Magnus Isacsson 1948-2012 - Mort d’une conscience engagée

Magnus Isacsson
Photo: Archives Magnus Isacsson

Certaines personnes apportent à une société un idéal de vie et contribuent, par la ferveur de leur engagement, à élever les débats auxquels elles se frottent. Ainsi en est-il du documentariste montréalais Magnus Isacsson, cinéaste doté d’une immense force de frappe et homme d’exception. Emporté par le cancer à l’âge de 64ans, il a tiré jeudi sa révérence, mais c’est toute une éthique de générosité tournée vers l’action qui s’efface avec lui. D’une intégrité peu commune en notre ère de cynisme, s’il est un créateur qui s’est attelé à combattre l’exploitation sous toutes ses formes, c’est bien celui-là. Sa fine silhouette, son regard curieux, son courage de documentariste d’enquête au long cours manqueront lourdement à notre paysage.

Toujours sensible à l’aspect humain derrière les grands enjeux qui balaient trop de destinées, il a abordé dans ses documentaires les problématiques sociales et politiques en se plaçant constamment à hauteur d’hommes.


Né en Suède en 1948, il avait enseigné au Zimbabwe et en Afrique du Sud dans le cadre de Vidéo Tiers-Monde. Immigré ici en 1970, il signa près de 20 documentaires indépendants et engagés dès 1986. En 1990, avec Koivo, enfant de l’espoir, il abordait les luttes de libération en Namibie, puis l’année suivante, la famine en Éthiopie dans Cendre et moissons. Toujours en 1991, Uranium, sur la contamination des terres autochtones par les mines d’uranium, fut primé au Festival de Yorkton. Son engagement, il l’a mis également au service du documentaire, considéré longtemps comme le parent pauvre de la fiction. Il fut de l’équipe fondatrice des Rencontres internationales du documentaire de Montréal, vice-président de l’Observatoire du documentaire.
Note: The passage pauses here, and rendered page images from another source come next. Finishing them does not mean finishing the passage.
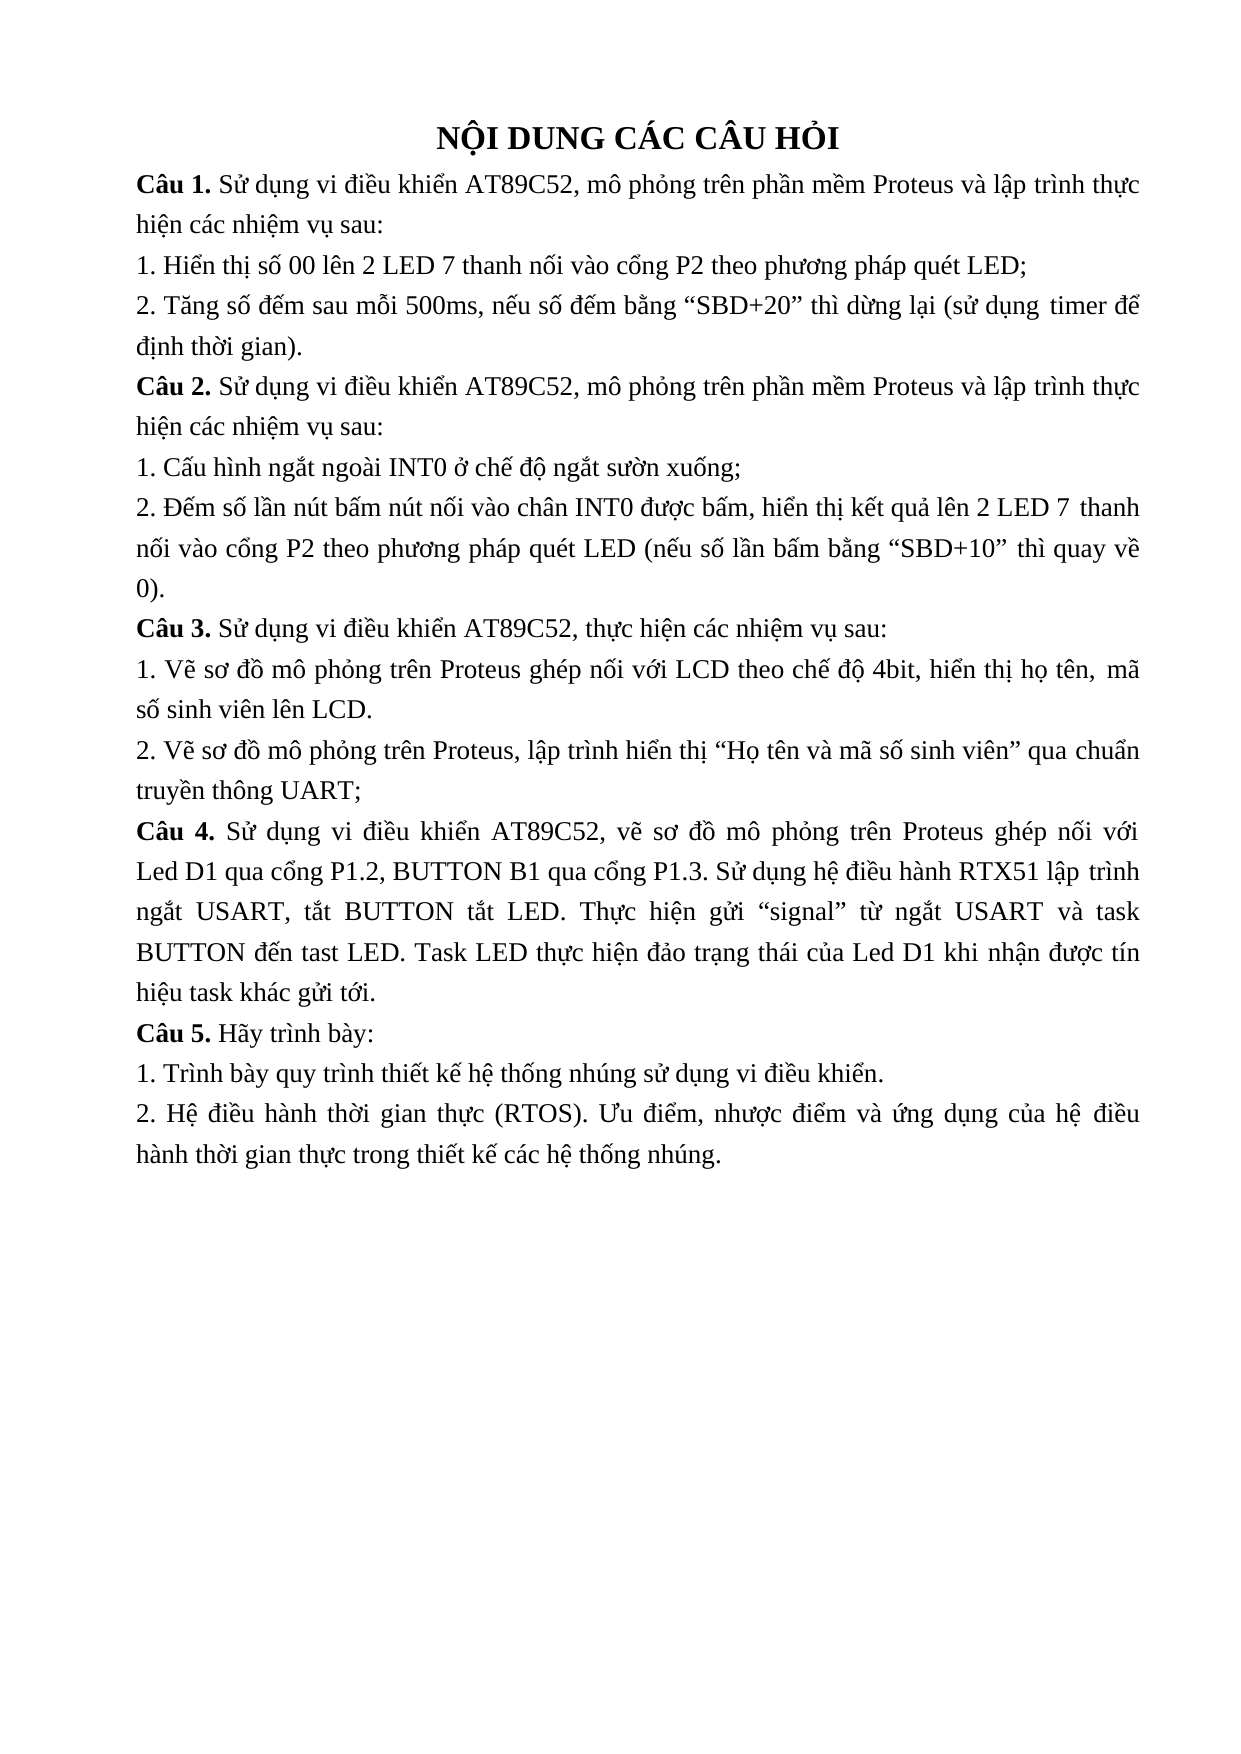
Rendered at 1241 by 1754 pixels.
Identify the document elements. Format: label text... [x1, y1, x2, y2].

text 1. Trình bày quy trình thiết kế hệ thống nhúng sử dụng vi điều khiển. [136, 1057, 1140, 1088]
text Câu 5. Hãy trình bày: [136, 1017, 1140, 1048]
text NỘI DUNG CÁC CÂU HỎI [136, 118, 1140, 156]
text Câu 4. Sử dụng vi điều khiển AT89C52, vẽ sơ đồ mô phỏng trên Proteus ghép nối với Led D1 qua cổng P1.2, BUTTON B1 qua cổng P1.3. Sử dụng hệ điều hành RTX51 lập trình ngắt USART, tắt BUTTON tắt LED. Thực hiện gửi “signal” từ ngắt USART và task BUTTON đến tast LED. Task LED thực hiện đảo trạng thái của Led D1 khi nhận được tín hiệu task khác gửi tới. [136, 814, 1140, 1007]
text 1. Cấu hình ngắt ngoài INT0 ở chế độ ngắt sườn xuống; [136, 451, 1140, 482]
text 2. Đếm số lần nút bấm nút nối vào chân INT0 được bấm, hiển thị kết quả lên 2 LED 7 thanh nối vào cổng P2 theo phương pháp quét LED (nếu số lần bấm bằng “SBD+10” thì quay về 0). [136, 491, 1140, 603]
text 2. Vẽ sơ đồ mô phỏng trên Proteus, lập trình hiển thị “Họ tên và mã số sinh viên” qua chuẩn truyền thông UART; [136, 734, 1140, 805]
text 1. Hiển thị số 00 lên 2 LED 7 thanh nối vào cổng P2 theo phương pháp quét LED; [136, 249, 1140, 280]
text Câu 3. Sử dụng vi điều khiển AT89C52, thực hiện các nhiệm vụ sau: [136, 612, 1140, 644]
text Câu 1. Sử dụng vi điều khiển AT89C52, mô phỏng trên phần mềm Proteus và lập trình thực hiện các nhiệm vụ sau: [136, 168, 1140, 239]
text 2. Tăng số đếm sau mỗi 500ms, nếu số đếm bằng “SBD+20” thì dừng lại (sử dụng timer để định thời gian). [136, 289, 1140, 361]
text 1. Vẽ sơ đồ mô phỏng trên Proteus ghép nối với LCD theo chế độ 4bit, hiển thị họ tên, mã số sinh viên lên LCD. [136, 653, 1140, 724]
text 2. Hệ điều hành thời gian thực (RTOS). Ưu điểm, nhược điểm và ứng dụng của hệ điều hành thời gian thực trong thiết kế các hệ thống nhúng. [136, 1097, 1140, 1169]
text Câu 2. Sử dụng vi điều khiển AT89C52, mô phỏng trên phần mềm Proteus và lập trình thực hiện các nhiệm vụ sau: [136, 370, 1140, 442]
L’Association des réalisateurs et réalisatrices du Québec lui avait octroyé son prix Lumières en 2004.


Une longue suite de lauriers a jalonné sa carrière. Le grand tumulte, sur la grève du Front commun des employés du secteur public du Québec, lui valut en 1997 le prix de la meilleure série documentaire de l’Office des communications sociales. La même année, Tension (Power), vrai cri d’alerte sur la lutte des Cris contre le projet de Grande-Baleine, fut primé à Paris et à Lausanne.
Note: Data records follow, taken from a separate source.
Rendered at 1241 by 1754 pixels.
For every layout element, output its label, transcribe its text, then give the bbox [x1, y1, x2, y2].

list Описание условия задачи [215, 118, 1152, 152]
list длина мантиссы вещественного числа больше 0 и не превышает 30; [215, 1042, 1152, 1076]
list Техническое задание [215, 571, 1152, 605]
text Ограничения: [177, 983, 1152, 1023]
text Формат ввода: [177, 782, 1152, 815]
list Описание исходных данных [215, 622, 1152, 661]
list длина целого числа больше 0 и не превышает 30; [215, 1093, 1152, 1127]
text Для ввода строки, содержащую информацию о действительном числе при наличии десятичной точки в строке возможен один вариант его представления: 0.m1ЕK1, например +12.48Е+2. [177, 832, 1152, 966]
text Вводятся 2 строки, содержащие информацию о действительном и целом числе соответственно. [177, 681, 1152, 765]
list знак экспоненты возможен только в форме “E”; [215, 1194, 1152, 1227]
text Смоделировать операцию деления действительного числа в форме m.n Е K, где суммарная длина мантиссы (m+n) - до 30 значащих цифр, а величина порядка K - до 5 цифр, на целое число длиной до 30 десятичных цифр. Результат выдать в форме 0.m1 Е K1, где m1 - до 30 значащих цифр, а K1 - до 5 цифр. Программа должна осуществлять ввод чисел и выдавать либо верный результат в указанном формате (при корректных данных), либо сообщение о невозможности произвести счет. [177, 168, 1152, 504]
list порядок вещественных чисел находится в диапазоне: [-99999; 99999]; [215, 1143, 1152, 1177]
Hier le président de l’ONF, Tom Perlmutter, déclarait vouloir poursuivre et honorer son engagement à l’égard de la justice sociale. La productrice Germaine Wong saluait un homme d’un rare niveau de conscience : « Devant toute injustice, il se sentait le devoir de la rectifier. » Michelle Van Beusekom, du programme anglais de l’ONF, rappelait à quel point il avait intégré l’idéal du documentaire, qui consiste à changer le point de vue des gens en leur offrant une plus vaste ouverture.
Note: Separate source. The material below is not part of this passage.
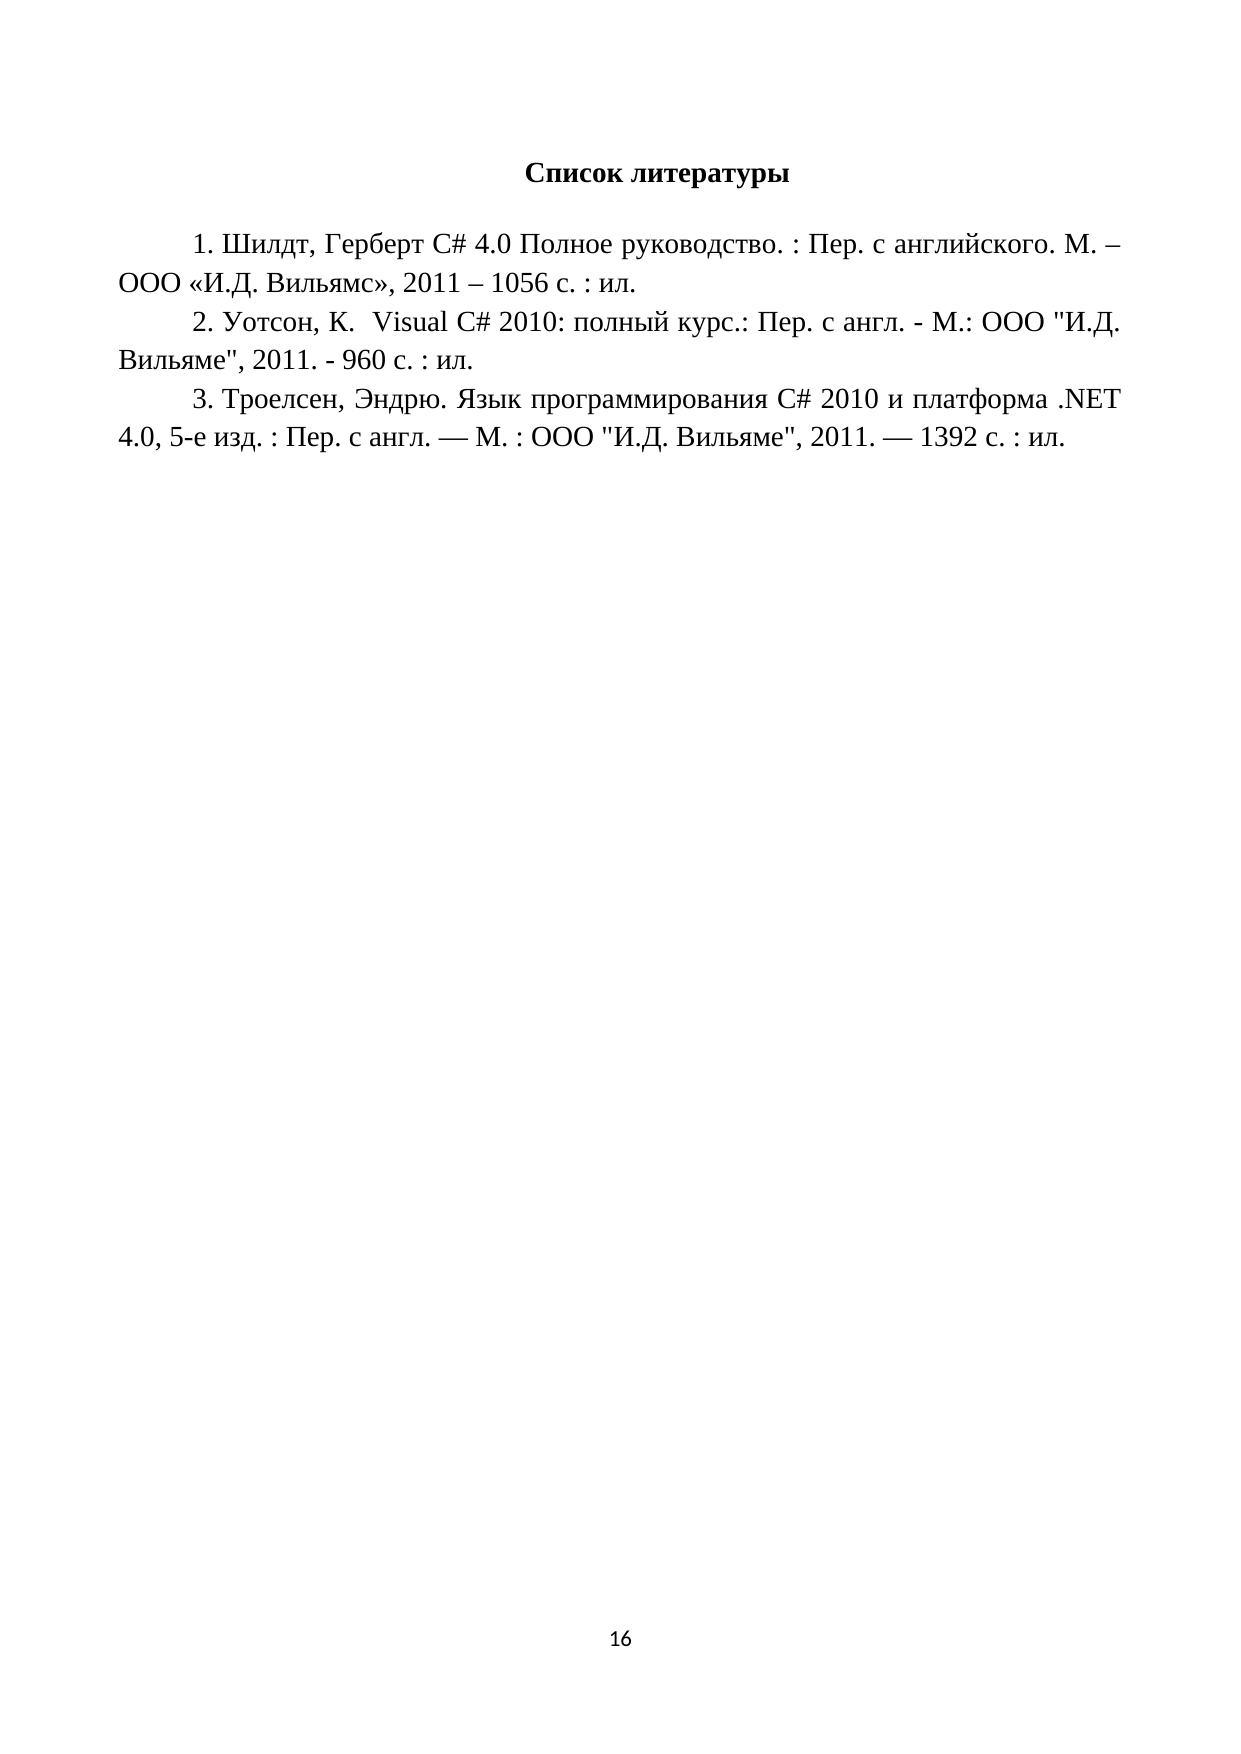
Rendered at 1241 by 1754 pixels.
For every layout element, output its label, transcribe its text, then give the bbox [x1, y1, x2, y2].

C’est à Magnus Isacsson - aux côtés de Malcolm Guy et d’Anna Paskal - qu’on doit Opération SalAMI, qui abordait en 1999 la désobéissance civile d’un groupe d’altermondialistes (film primé par l’Association des critiques de cinéma du Québec). Il a réalisé aussi l’émouvant et punché Enfants de choeur, sur la chorale de l’Accueil Bonneau. Ses derniers films, réalisés en combat contre la maladie, sont Ma vie réelle, sur les jeunes en difficulté de Montréal, qu’on verra à l’automne et Granny Power, sur le militantisme du troisième âge, encore en production.